08 December

Bible In 365 Days                           

Galatians 4-6

 

Galatians 4

He now declared the process of freedom. "God sent forth His Son . . . under the law." Thus the law He kept was justified, and He lived thereby. But more than this, He bore its penalty, and so procured justification and life for those who, while under its tutelage, had broken it.

The result of this is that they are sons, and now cry "Abba, Father." Under the old bondage God was not known. But now they have come to know God. The return of these Galatian Christians to this ignorance is indicated by their observance of days and months, and seasons and years, that is, to Judaism. The fear expressed at the close of the last paragraph leads to a tender and beautiful personal appeal by the apostle. He beseeches them to become as he is: free from all these things, for he says, "I also am become as ye are."

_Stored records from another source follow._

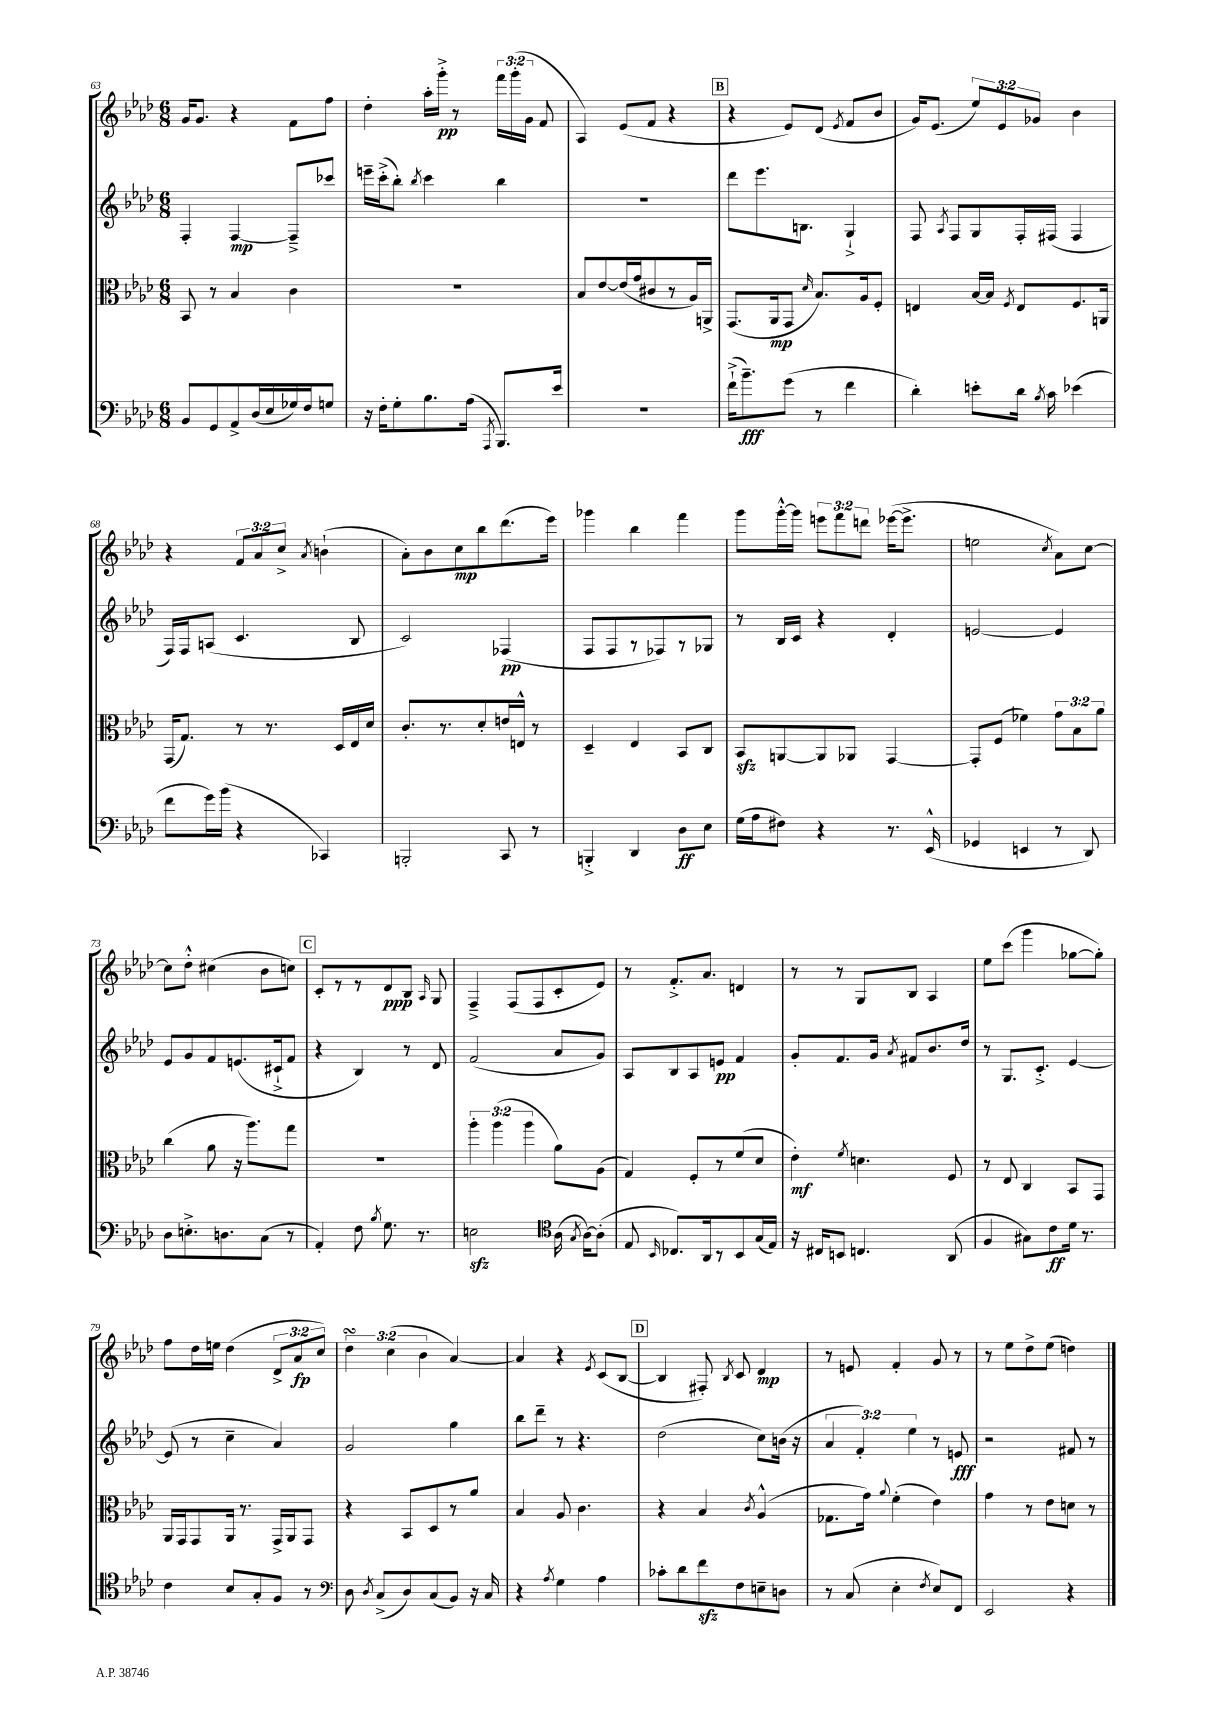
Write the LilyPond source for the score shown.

<<
\new StaffGroup <<
\new Staff = "s0" {
    \clef treble \key aes \major \numericTimeSignature \time 6/8 \override Staff.TupletNumber.text = #tuplet-number::calc-fraction-text
    \autoBeamOff g'16[ g'8.] r4 f'8[ f''8] |
    des''4-. aes''16[-. g'''16]-.->\pp r8 \tuplet 3/2 { f'''16[ g'''16-.( g'16] } f'8 |
    aes4) ees'8[( f'8] r4 |
    \mark \markup { \box "B" } r4 ees'8[) des'8]( \acciaccatura { ees'8 } f'8[ bes'8] |
    g'16[) ees'8.]( \tuplet 3/2 { ees''8[) ees'8 ges'8] } bes'4 |
    r4 \tuplet 3/2 { f'8[ aes'8 c''8]-> } \acciaccatura { aes'8 } b'4-!( |
    aes'8[-.) bes'8 c''8\mp bes''8 des'''8.( ees'''16]) |
    ges'''4 bes''4 f'''4 |
    g'''8[ g'''16~-.-^ g'''16] \tuplet 3/2 { e'''8[ f'''8 d'''8] } ees'''16[~( ees'''8.]-> |
    e''2 \acciaccatura { c''8 } aes'8[) c''8]~ |
    c''8[ des''8]-.-^ cis''4( bes'8[ c''8]) |
    \mark \markup { \box "C" } c'8[-. r8 r8 des'8\ppp bes8] \grace { aes16 } g8 |
    f4---> f8[( f8 c'8-. ees'8]) |
    r8 f'8.[-.-> aes'8.] d'4 |
    r8 r8 g8[ bes8] aes4 |
    ees''8[ c'''8]( g'''4 ges''8[~ ges''8]-.) |
    f''8[ des''16 e''16] des''4( \tuplet 3/2 { des'8[-> aes'8\fp c''8]) } |
    \tuplet 3/2 { des''4\turn c''4( bes'4 } aes'4~) |
    aes'4 r4 \acciaccatura { ees'8 } c'8[( bes8]~ |
    \mark \markup { \box "D" } bes4 fis8-.) \acciaccatura { bes8 } c'8 des'4\mp |
    r8 e'8 f'4-. g'8 r8 |
    r8 ees''8[ des''8-> ees''8]( d''4) \bar "|." |
}
\new Staff = "s1" {
    \clef treble \key aes \major \numericTimeSignature \time 6/8 \override Staff.TupletNumber.text = #tuplet-number::calc-fraction-text
    \autoBeamOff f4-. f4~\mp f8[---> ces'''8] |
    e'''16[-- c'''16-.->( bes''8]-.) \acciaccatura { bes''8 } c'''4 bes''4 |
    R2. |
    \mark \markup { \box "B" } des'''8[ ees'''8. b8.] g4-!-> |
    f8 \acciaccatura { aes8 } f8[ g8 f16-. fis16]( fis4 |
    f16[) f16 a8]( c'4. bes8 |
    c'2) fes4\pp( |
    f8[ f8 r8 fes8) r8 ges8] |
    r8 bes16[ c'16] r4 des'4-. |
    e'2~ e'4 |
    ees'8[ g'8 f'8 e'8.( cis'16-!-> f'8] |
    \mark \markup { \box "C" } r4 bes4) r8 des'8 |
    f'2( aes'8[ g'8]) |
    aes8[ bes8 aes8 e'8]\pp f'4 |
    g'8[-. f'8. g'16] \acciaccatura { aes'8 } fis'8[ bes'8. des''16] |
    r8 g8.[ c'8.]-.-> ees'4~ |
    ees'8( r8 c''4-- aes'4) |
    g'2 g''4 |
    bes''8[ des'''8]-- r8 r4. |
    \mark \markup { \box "D" } des''2( c''8[) b'16]( r16 |
    \tuplet 3/2 { aes'4 f'4-.) ees''4 } r8 e'8\fff |
    r2 fis'8 r8 \bar "|." |
}
\new Staff = "s2" {
    \clef alto \key aes \major \numericTimeSignature \time 6/8 \override Staff.TupletNumber.text = #tuplet-number::calc-fraction-text
    \autoBeamOff bes,8 r8 bes4 c'4 |
    R2. |
    bes8[ ees'8~ ees'16( g'16 cis'8 r8 aes16) a,16]-> |
    \mark \markup { \box "B" } g,8.[( aes,16\mp g,8] \grace { des'16 } bes8.[) aes16 f8]-. |
    e4 bes16[~ bes16] \acciaccatura { f8 } e8[ f8. a,16] |
    g,16[( g8.]) r8 r8. des16[ ees16 des'16] |
    c'8.[-. r8. des'8-. e'16 e16]-^ r8 |
    des4-- ees4 bes,8[ c8] |
    bes,8[\sfz a,8~ a,8 aes,8] g,4~ |
    g,8[-. f8]( fes'4) \tuplet 3/2 { g'8[ bes8 aes'8] } |
    c''4( aes'8 r16 aes''8.[) g''8] |
    \mark \markup { \box "C" } R2. |
    \tuplet 3/2 { aes''4-. aes''4( aes''4 } aes'8[) aes8]( |
    g4) f8[-. r8 f'8( des'8] |
    ees'4-.\mf) \acciaccatura { f'8 } d'4. f8 |
    r8 ees8 c4 bes,8[ g,8] |
    aes,16[ g,16 g,8 aes,16] r8. g,16[-> aes,16 g,8] |
    r4 bes,8[ des8 r8 aes'8] |
    bes4 aes8 c'4. |
    \mark \markup { \box "D" } r4 bes4 \acciaccatura { c'8 } aes4-^( |
    ges8.[ g'16]) \appoggiatura { aes'8 } f'4-.( ees'4) |
    g'4 r8 ees'8[ d'8] r8 \bar "|." |
}
\new Staff = "s3" {
    \clef bass \key aes \major \numericTimeSignature \time 6/8
    \autoBeamOff bes,8[ g,8 aes,8-> des16( ees16 ges16) f16 g8] |
    r16 f16[-. g8-. bes8. aes16]( \acciaccatura { aes,,8 } bes,,8.[) ees'16] |
    R2. |
    \mark \markup { \box "B" } f'16[-!->( bes'8.--\fff) g'8]( r8 f'4 |
    des'4-.) e'8[-. des'16] \acciaccatura { bes8 } c'16 ees'4( |
    f'8[ g'16) bes'16]( r4 ces,4) |
    b,,2-. c,8 r8 |
    b,,4-.-> des,4 des8[\ff ees8] |
    g16[( aes16 fis8]) r4 r8. ees,16-^( |
    ges,4 e,4 r8 des,8) |
    des8[ e8.-.-> d8. c8]( r8 |
    \mark \markup { \box "C" } aes,4-.) f8 \acciaccatura { bes8 } g8. r8. |
    e2\sfz \clef tenor aes16( \acciaccatura { g8 } aes16[~) aes8]-.( |
    ees8 \grace { bes,16 } ces8.[) aes,16 r8 bes,8 g16( ees16]) |
    r16 cis16[ b,8] c4. aes,8( |
    f4 gis8[) c'8\ff des'16] r8. |
    c'4 bes8[ g8-. f8] r8 |
    \clef bass des8 \acciaccatura { des8 } c8[->( des8) c8( bes,8]) r16 c16 |
    r4 \acciaccatura { aes8 } g4 aes4 |
    \mark \markup { \box "D" } ces'8[-. des'8 f'8\sfz f8 e8-- d8] |
    r8 c8( ees4-. \acciaccatura { f8 } ees8[) f,8] |
    ees,2 r4 \bar "|." |
}
>>
>>
\layout { \context { \Score currentBarNumber = #63 } }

He contrasts with himself those who have been troubling them, introducing the passage referring to them with the word "they." He does not deny their zeal, but declares their motive to be evil, and ends with an outcry over them like that of a mother. This is the final application of the doctrine of liberty. All that system which lived in the realm of boasted relation to Abraham he characterizes as being in the position of Hagar; and carrying his argument concerning the relationship of faith to its logical conclusion, he claims that the true Jerusalem from above is the mother of the saints. "We," he says, speaking of those who are in Christ, are the "children of promise," and, consequently, the bondwoman is to be cast out.

 

Galatians 5

The whole law of liberty is stated in the sentences, "For freedom did Christ set us free," "stand fast therefore," and "be not entangled again in a yoke of bondage."

He then refers first to circumcision. If a man receive circumcision, Christ will profit him nothing; he has become a debtor to the whole law. If a man desire to be justi6ed by the law, he is severed from Christ, he is fallen from grace.

The positive side of this is then stated. Faith working through love is the great principle of all conduct. The apostle then proceeded to a correction of popular mistakes concerning freedom. The idea that liberty means the absence of all restraint is false. The true use of freedom is stated in the injunction, "through love be servants one to another." The emergence from bondage through Christ is the passing into a sphere of life in which all the powers should act under the dominion of the true motive-love. In answer to an inferred question how such love is possible, the injunction is, "Walk by the Spirit, and ye shall not fulfil the lust of the flesh.''

The contrast between flesh and spirit is then made. First, "the works of the flesh." These are operations in the realm of death. Then "the fruit of the Spirit." This refers to an operation in the realm of life. As the apostle has said that the whole law is summed up in the word 'love," so now it is evident that the one fruit of the Spirit is love. All the words following form an exposition of the meaning of love, an analysis of the experience resulting therefrom.

 

Galatians 6

Having dealt with the conduct of liberty thus broadly, the apostle now made some detailed application of the principles enunciated, giving an important illustration pertinent to the whole question of the relation between himself and the Galatian Christians. They were to communicate to the necessity of the teachers in all things, remembering that God is not mocked. He is a God of law and order, and as the sowing is, so must be the reaping.

The conclusion of the epistle opened with a personal touch as the apostle referred to the large characters in which he had written. Finally, he summarized the whole subject of the false teachers. The principle on which they had attempted to compel the Galatians to be circumcised was the desire to make a fair show in the flesh in order that they might escape persecution. As against this, the Apostle declared that he desired only to glory in the Cross. This glorying is experimental. Through that Cross the world had been crucified to him, and he to the world; and in that very personal crucifixion which had endured persecution and suffering he gloried, and in naught beside.

He then pronounced peace and mercy on those who walk by that rule, glorying only in the Cross, and "upon the Israel of God." What a touch of splendid independence there is in the words, "Henceforth let no man trouble me; for I bear branded on my body the marks of Jesus." The very shame and suffering and persecution which the false teachers would escape the apostle declares have stamped him with the true insignia of his office. The scars on his body left by the stripes and the stones speak of his loyalty to, and fellowship with, his Master, and render him splendidly independent of all human opinion and declining to be troubled by any man. The whole letter closes with a benediction.